======== EXERCISE MATERIALS ========

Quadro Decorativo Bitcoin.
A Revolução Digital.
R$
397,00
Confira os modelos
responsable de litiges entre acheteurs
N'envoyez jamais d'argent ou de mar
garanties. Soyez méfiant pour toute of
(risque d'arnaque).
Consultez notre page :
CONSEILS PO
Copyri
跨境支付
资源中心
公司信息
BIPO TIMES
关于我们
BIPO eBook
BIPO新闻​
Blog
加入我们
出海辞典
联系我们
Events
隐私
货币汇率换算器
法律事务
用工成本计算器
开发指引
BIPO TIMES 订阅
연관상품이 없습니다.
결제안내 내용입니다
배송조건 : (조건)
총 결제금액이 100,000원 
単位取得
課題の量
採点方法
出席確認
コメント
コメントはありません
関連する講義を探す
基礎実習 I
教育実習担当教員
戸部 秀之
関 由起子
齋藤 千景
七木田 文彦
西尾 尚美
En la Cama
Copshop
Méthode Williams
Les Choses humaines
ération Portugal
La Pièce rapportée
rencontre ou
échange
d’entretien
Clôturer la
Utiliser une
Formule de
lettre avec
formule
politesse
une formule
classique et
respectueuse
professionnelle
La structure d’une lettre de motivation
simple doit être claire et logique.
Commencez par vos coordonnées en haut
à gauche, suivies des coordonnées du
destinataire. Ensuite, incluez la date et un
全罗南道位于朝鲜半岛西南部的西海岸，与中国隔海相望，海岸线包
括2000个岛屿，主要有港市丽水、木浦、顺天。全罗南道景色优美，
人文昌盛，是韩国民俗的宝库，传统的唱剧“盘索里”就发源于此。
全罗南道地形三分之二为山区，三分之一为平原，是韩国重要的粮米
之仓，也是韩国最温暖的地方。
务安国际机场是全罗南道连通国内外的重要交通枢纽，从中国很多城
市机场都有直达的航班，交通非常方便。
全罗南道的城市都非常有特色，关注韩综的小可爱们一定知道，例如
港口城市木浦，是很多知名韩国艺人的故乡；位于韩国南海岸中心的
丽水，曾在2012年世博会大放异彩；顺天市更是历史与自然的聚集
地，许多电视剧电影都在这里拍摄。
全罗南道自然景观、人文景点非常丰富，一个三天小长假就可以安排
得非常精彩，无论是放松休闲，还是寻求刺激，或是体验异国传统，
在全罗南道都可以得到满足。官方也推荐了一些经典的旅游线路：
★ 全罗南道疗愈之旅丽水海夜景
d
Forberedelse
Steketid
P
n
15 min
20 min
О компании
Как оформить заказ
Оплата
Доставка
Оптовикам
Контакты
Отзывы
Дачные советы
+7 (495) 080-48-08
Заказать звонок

========

ABOUT THIS TASK >> How many lines of the material above contain the string "lettre"? Case matters, and the reply should be the number alone.

OUTPUT FOR THIS EXERCISE >> 2